How the Laws Were Used Against Gay People
These laws were used against gay people in three ways. First, they were used to limit the ability of gay people to raise children. They were used to justify denying gay parents custody of their own children (Alabama, Arkansas, Mississippi, Missouri, North Carolina, North Dakota, Pennsylvania, South Dakota, Virginia). They’ve also been used to justify refusing to let gay people adopt (Florida, Mississippi) and refusing to let gay people become foster parents (Arkansas, Missouri).

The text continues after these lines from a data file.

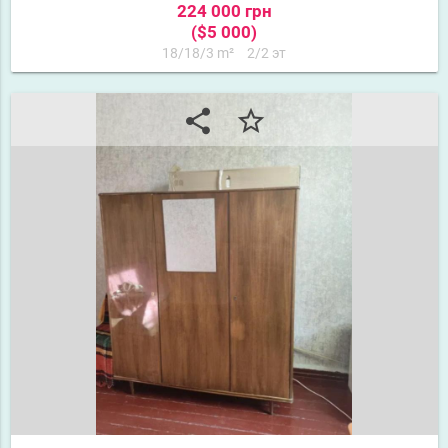
224 000 грн
($5 000)
18/18/3 m²
2/2 эт
share
star_border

Second, the laws have been used to justify firing gay people, or denying gay people jobs. The idea was explained by the F.B.I. in a case which it won in the late 1980’s. In 1986, in Bowers v. Hardwick, the U.S. Supreme Court decided that the U.S. constitution allowed Georgia to make sodomy a crime. Although the Georgia law applied to all couples, the Court said its decision was about “homosexual sodomy” (see <A HREF=”/node/20531″ onClick=”window.open” target=”popup”>”Getting Rid of Sodomy Laws”</A>). That meant, the F.B.I. said, that it couldn’t be illegal to discriminate against gay people because gay people are a class “defined” by conduct which could be made a crime.

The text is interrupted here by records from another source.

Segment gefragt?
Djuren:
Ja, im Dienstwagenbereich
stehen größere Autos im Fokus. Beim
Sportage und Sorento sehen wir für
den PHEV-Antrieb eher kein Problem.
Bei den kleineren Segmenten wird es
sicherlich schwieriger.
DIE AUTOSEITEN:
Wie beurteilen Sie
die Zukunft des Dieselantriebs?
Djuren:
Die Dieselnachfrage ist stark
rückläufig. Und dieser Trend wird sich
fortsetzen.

After the U.S. Supreme Court said in 1996 (in Romer v. Evans, which struck down a Colorado constitutional amendment that forbade gay rights laws) that states could not discriminate against gay people on the basis of “disapproval,” the argument was harder to make. But that didn’t stop Georgia’s Attorney General from (successfully) using the state’s sodomy law as a justification for refusing to hire a lesbian, or the Bowers decision from being offered as a justification for firing a lesbian x-ray technician in a Washington state case last year.
Third, the laws have been used in public debate, to justify denying gay people equal treatment and to discredit LGBT voices. In Utah, the sodomy law was used to justify not protecting gay people from hate crimes. In Arkansas, Florida, Mississippi and Texas they’ve been used to justify various proposals to ban adoption or foster care, sometimes successfully. Sodomy laws are regularly invoked in civil rights debates: from a reason not to recognize domestic partnerships in Kalamazoo, Michigan (the argument was rejected), to a reason to give “sodomy states” the right to “opt out” of a federal law banning employment discrimination (which hasn’t even come to a floor vote in Congress since the mid 90’s).
Near Austin, Texas, Williamson County denied Apple Computer a promised tax incentive to build a new plant because the company recognizes domestic partners, said to be a violation of Texas’ sodomy law (the county later changed its mind, under heavy pressure from then Governor Ann Richards). Shawnee County Kansas canceled a contract with a company to collect property taxes because the company recognized domestic partners. The county Treasurer said that was a violation of Kansas’s sodomy law.
The tax cases may seem almost comic. Losing a job, or worse, losing your family isn’t.
The Impact of the Lawrence Decision
All this should change with the Lawrence decision. Lawrence only directly invalidates sodomy laws in the four states that have laws that only apply to gay people: Texas, Oklahoma, Missouri and Kansas. But the equal protection clause forbids subtle discrimination just as much as it forbids obvious discrimination. And there isn’t much that is subtle about the government saying that a sodomy law justifies taking your children away because you are gay. Either the law in fact applies to everybody-in which case, it provides no justification for treating gay people differently at all-or it applies just to gay people-in which case, it cannot survive today’s ruling.